> WHAT YOU NEED TO DO
Reproduce word for word, from the entries below, the line with "Підписка на новини", the line with "acte de vente, par exemple.", and every line between them, and nothing more.

##### RECORDED DATA

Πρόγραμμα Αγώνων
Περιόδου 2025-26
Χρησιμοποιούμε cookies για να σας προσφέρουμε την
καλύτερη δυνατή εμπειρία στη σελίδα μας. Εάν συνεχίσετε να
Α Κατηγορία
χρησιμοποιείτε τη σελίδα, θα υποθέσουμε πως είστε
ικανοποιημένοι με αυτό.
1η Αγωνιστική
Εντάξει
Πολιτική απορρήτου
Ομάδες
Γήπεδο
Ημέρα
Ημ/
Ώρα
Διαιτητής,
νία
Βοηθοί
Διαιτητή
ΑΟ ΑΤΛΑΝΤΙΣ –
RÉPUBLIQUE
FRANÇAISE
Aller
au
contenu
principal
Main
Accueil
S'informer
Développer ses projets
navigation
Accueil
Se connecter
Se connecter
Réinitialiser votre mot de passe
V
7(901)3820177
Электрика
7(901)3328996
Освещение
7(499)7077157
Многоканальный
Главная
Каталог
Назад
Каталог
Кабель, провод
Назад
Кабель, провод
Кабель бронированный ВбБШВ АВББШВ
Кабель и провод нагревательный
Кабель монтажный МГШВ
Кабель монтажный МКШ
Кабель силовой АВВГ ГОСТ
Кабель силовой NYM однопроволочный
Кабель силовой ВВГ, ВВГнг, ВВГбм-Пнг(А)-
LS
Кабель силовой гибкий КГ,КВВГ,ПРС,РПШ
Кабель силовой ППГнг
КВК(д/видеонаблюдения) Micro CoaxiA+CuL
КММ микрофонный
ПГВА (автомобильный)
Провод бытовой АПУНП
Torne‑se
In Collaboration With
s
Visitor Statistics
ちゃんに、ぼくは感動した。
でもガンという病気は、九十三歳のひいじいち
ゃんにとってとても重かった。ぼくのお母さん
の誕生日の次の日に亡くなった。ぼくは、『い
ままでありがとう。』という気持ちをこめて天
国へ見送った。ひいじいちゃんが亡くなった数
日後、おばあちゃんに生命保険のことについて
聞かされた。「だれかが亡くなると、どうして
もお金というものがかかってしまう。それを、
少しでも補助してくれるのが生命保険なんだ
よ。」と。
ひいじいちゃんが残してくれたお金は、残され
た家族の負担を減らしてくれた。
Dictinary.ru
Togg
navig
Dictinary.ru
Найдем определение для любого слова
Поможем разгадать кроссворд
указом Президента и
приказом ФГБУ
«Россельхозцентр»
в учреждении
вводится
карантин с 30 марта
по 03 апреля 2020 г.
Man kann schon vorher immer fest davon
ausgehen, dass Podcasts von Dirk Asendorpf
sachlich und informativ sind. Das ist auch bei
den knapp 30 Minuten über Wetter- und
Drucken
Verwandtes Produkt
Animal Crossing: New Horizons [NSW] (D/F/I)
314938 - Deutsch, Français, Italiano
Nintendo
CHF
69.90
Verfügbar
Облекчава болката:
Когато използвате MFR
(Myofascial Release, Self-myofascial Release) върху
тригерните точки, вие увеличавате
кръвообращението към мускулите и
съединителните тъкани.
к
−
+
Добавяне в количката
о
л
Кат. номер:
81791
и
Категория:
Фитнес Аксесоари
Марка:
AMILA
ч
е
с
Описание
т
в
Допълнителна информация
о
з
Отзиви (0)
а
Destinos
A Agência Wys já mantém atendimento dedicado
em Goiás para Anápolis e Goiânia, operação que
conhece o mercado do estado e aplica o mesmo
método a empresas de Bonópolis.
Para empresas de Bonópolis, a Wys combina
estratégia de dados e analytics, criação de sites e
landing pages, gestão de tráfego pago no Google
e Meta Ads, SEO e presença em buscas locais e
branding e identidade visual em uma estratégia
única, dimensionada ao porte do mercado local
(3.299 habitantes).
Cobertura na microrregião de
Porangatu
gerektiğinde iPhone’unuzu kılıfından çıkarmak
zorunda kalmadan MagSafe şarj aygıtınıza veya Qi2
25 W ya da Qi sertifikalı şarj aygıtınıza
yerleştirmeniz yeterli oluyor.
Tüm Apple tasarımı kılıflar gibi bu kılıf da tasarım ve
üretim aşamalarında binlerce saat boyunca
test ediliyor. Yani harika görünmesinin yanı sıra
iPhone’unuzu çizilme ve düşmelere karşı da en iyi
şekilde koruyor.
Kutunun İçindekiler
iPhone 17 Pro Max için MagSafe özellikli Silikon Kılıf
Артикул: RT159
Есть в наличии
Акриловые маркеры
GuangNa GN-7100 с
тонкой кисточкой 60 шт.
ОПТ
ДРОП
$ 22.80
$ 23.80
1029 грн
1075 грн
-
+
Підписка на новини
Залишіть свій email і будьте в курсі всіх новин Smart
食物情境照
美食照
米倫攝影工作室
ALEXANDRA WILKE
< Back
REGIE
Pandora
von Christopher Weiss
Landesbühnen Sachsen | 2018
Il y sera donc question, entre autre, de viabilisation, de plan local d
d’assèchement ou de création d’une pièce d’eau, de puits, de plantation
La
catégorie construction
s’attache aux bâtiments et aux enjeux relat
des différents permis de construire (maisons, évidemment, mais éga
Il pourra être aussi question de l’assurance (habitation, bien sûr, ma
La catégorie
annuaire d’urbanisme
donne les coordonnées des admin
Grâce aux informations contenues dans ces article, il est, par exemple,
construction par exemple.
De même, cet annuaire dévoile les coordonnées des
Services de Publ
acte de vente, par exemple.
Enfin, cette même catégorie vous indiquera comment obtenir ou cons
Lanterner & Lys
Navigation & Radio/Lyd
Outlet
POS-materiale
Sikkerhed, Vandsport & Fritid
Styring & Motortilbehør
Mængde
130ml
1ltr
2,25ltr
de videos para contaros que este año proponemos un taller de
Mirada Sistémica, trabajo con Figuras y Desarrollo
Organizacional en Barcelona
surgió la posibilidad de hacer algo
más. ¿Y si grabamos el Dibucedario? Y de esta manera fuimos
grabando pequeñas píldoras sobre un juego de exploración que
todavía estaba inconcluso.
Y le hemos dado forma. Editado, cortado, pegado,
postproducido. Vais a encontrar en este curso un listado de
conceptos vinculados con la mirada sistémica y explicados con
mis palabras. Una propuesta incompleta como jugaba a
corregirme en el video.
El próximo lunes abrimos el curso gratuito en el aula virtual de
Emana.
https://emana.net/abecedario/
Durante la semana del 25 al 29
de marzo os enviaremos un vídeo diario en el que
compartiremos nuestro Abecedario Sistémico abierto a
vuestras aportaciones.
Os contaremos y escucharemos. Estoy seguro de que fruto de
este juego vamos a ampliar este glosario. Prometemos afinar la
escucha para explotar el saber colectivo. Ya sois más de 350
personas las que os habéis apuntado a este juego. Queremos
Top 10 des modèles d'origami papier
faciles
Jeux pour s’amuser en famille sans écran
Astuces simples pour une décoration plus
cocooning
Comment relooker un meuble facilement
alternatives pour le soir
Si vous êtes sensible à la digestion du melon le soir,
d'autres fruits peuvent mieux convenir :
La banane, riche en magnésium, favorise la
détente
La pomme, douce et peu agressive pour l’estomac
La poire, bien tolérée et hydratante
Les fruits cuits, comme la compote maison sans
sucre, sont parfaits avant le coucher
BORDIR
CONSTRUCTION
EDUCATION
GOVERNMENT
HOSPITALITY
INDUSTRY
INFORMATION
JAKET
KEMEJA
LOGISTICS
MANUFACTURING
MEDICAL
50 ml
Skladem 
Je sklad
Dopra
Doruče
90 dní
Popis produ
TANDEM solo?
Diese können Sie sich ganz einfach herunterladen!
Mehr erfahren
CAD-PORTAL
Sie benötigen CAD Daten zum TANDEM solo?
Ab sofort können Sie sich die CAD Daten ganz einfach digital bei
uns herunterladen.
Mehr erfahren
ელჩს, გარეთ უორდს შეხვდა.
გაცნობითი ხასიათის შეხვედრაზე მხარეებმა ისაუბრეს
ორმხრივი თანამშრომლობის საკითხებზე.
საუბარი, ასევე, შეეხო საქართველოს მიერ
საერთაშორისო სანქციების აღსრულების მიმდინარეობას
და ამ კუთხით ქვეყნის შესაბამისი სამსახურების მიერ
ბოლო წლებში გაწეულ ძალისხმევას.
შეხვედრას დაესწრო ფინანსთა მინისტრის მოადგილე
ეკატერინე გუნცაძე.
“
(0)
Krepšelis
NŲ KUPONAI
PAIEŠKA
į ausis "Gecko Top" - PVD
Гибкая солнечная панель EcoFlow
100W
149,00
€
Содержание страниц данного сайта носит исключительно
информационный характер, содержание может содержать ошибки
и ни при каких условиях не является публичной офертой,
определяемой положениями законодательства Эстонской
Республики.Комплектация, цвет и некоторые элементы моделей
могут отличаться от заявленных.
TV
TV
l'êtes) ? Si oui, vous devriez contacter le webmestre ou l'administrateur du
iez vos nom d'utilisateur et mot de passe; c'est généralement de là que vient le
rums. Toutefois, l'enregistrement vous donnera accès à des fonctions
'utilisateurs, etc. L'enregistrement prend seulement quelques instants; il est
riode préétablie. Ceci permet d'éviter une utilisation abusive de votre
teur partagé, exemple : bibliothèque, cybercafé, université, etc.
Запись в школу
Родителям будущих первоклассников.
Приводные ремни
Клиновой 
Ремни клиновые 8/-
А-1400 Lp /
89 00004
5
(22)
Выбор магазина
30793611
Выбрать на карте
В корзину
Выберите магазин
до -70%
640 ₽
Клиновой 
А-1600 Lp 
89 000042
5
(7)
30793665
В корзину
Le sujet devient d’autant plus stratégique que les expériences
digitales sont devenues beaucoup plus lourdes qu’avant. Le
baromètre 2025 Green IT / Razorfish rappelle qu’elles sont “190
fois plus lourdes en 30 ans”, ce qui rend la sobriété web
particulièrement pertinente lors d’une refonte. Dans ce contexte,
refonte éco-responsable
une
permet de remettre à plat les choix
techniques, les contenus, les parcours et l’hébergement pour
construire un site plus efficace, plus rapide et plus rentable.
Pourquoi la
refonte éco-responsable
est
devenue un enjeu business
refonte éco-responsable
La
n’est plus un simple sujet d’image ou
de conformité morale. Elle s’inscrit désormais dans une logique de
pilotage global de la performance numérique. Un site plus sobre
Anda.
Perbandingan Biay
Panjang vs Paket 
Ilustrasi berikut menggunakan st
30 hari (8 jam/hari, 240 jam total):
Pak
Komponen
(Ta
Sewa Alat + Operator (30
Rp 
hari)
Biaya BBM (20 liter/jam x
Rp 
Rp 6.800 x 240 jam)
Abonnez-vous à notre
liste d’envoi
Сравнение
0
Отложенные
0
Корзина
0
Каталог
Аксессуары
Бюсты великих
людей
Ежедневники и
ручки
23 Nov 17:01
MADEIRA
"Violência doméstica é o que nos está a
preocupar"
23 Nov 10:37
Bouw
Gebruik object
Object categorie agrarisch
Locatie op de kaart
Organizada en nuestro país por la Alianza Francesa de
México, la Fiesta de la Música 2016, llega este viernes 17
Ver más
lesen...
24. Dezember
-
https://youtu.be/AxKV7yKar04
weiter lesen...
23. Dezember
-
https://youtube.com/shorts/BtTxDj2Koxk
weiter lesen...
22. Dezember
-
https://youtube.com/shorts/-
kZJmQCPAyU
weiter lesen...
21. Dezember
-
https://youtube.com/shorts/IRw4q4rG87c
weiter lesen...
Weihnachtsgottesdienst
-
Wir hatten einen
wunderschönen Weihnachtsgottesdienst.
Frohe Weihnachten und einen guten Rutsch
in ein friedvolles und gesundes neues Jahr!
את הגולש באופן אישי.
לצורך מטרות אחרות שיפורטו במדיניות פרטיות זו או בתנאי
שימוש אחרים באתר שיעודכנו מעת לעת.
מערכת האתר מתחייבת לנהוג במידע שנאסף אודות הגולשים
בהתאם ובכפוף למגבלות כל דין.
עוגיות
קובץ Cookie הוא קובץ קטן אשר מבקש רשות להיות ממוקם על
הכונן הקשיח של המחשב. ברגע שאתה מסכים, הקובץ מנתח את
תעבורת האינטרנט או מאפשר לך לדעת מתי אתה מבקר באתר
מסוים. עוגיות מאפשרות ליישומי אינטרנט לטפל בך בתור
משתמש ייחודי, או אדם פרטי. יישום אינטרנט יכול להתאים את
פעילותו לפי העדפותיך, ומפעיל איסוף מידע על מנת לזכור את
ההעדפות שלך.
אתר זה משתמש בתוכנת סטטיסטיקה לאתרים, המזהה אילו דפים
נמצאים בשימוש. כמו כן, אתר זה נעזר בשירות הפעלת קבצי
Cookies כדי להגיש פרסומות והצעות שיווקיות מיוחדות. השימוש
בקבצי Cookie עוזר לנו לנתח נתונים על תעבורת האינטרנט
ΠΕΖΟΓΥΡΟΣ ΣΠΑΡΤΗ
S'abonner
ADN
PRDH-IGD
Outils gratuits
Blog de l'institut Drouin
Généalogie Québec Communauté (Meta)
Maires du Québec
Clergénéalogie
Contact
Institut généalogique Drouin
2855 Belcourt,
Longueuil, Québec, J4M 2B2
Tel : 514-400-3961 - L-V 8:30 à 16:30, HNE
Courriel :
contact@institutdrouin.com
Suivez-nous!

##########

> WRITTEN SOLUTION
Підписка на новини
Залишіть свій email і будьте в курсі всіх новин Smart
食物情境照
美食照
米倫攝影工作室
ALEXANDRA WILKE
< Back
REGIE
Pandora
von Christopher Weiss
Landesbühnen Sachsen | 2018
Il y sera donc question, entre autre, de viabilisation, de plan local d
d’assèchement ou de création d’une pièce d’eau, de puits, de plantation
La
catégorie construction
s’attache aux bâtiments et aux enjeux relat
des différents permis de construire (maisons, évidemment, mais éga
Il pourra être aussi question de l’assurance (habitation, bien sûr, ma
La catégorie
annuaire d’urbanisme
donne les coordonnées des admin
Grâce aux informations contenues dans ces article, il est, par exemple,
construction par exemple.
De même, cet annuaire dévoile les coordonnées des
Services de Publ
acte de vente, par exemple.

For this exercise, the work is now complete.